## TEXT BLOCK
*** Block opens ***

Problem Understanding

We are given two strings, both of the same length. Each of them is known to come from some unknown original string by deleting exactly one character, but not necessarily the same position in both cases. From the original string, if you remove one character you obtain the first string, and if you remove (possibly a different) character you obtain the second string. Our task is to reconstruct any original string that could produce both given strings in this way, or decide that no such string exists.

This means we are looking for a string s such that s0 is obtained by deleting one character from s, and s1 is also obtained by deleting one (possibly different) character from s. Equivalently, s must contain both s0 and s1 as subsequences, each missing exactly one position relative to s.

The constraints allow strings up to length 300,000. This immediately rules out any quadratic construction or brute-force deletion trials over all positions in both strings. Anything involving trying all insert positions for both strings or comparing all possible pairs of removed indices would lead to about O(n²) behavior in the worst case, which is far too slow.

*** Block closes ***

Page-level text extractions
*** Block opens ***

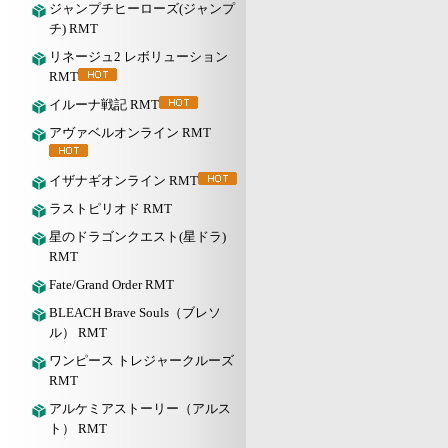
ジャンプチヒーローズ(ジャンプ
チ) RMT
リネージュ2 レボリューション
RMT
イルーナ戦記 RMT
アヴァベルオンライン RMT
イザナギオンライン RMT
ラストピリオド RMT
星のドラゴンクエスト(星ドラ)
RMT
Fate/Grand Order RMT
BLEACH Brave Souls（ブレソ
ル） RMT
ワンピース トレジャークルーズ
RMT
アルケミアストーリー（アルス
ト） RMT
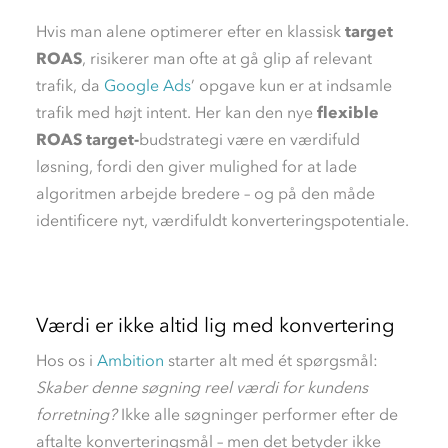
Hvis man alene optimerer efter en klassisk
target
ROAS
, risikerer man ofte at gå glip af relevant
trafik,
da
Google Ads
’ opgave kun er at indsamle
trafik med højt intent. Her kan den nye
flexible
ROAS target-
budstrategi være en værdifuld
løsning, fordi den giver mulighed for at lade
algoritmen arbe
jde bredere – og på den måde
identificere nyt, værdifuldt konverteringspotentiale.
Værdi er ikke altid lig med konvertering
Hos os i
Ambition
starter alt med ét spørgsmål:
Skaber denne søgning reel værdi for kundens
forretning?
Ikke alle søgninger performer efter de
aftalte konverteringsmål – men det betyder ikke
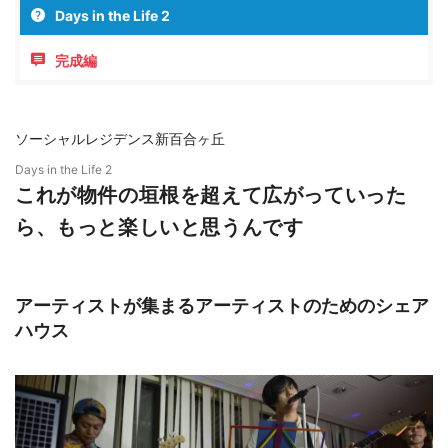
Days in the Life 2
完成編
ソーシャルレジデンス新百合ヶ丘
Days in the Life 2
これが物件の垣根を超えて広がっていった
ら、もっと楽しいと思うんです
アーティストが集まるアーティストのためのシェア
ハウス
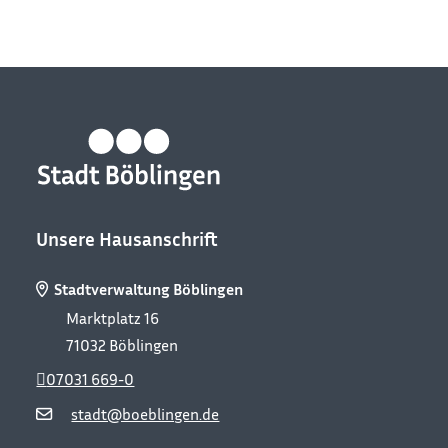
Unsere Hausanschrift
Stadtverwaltung Böblingen
Marktplatz 16
71032
Böblingen
07031 669-0
stadt@boeblingen.de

*** Block closes ***

## EXERCISE A
Can you sum up the problem understanding text in two sentences?
## EXERCISE B
Could you write the next part of the problem understanding text, picking up after its last sentence?

## EXERCISE OUTPUT A
Two strings of equal length each come from an unknown original string by deleting exactly one character, not necessarily at the same position, and the task is to reconstruct any original string that could produce both or decide that none exists. Since the strings can be up to 300,000 characters long, quadratic approaches such as trying all deletion or insert positions in both strings are far too slow.

## EXERCISE OUTPUT B
A subtle edge case arises when the strings are identical. For example, if s0 = "aaaa" and s1 = "aaaa", both come from deleting different positions in a larger string like "aaaaa". However, if the strings are identical but no consistent placement of the inserted character can satisfy both deletions, we must still carefully reason about feasibility. Another tricky case appears when one string “almost” matches the other but differs in a way that forces conflicting insertion positions.

A concrete failure case for naive reasoning: if we assume the extra character in s must align with the first mismatch position, we might incorrectly fix its location. For instance, s0 = "abca" and s1 = "acba" look similar but require different insertion alignments; choosing the wrong alignment early leads to impossible reconstruction even when a valid s exists.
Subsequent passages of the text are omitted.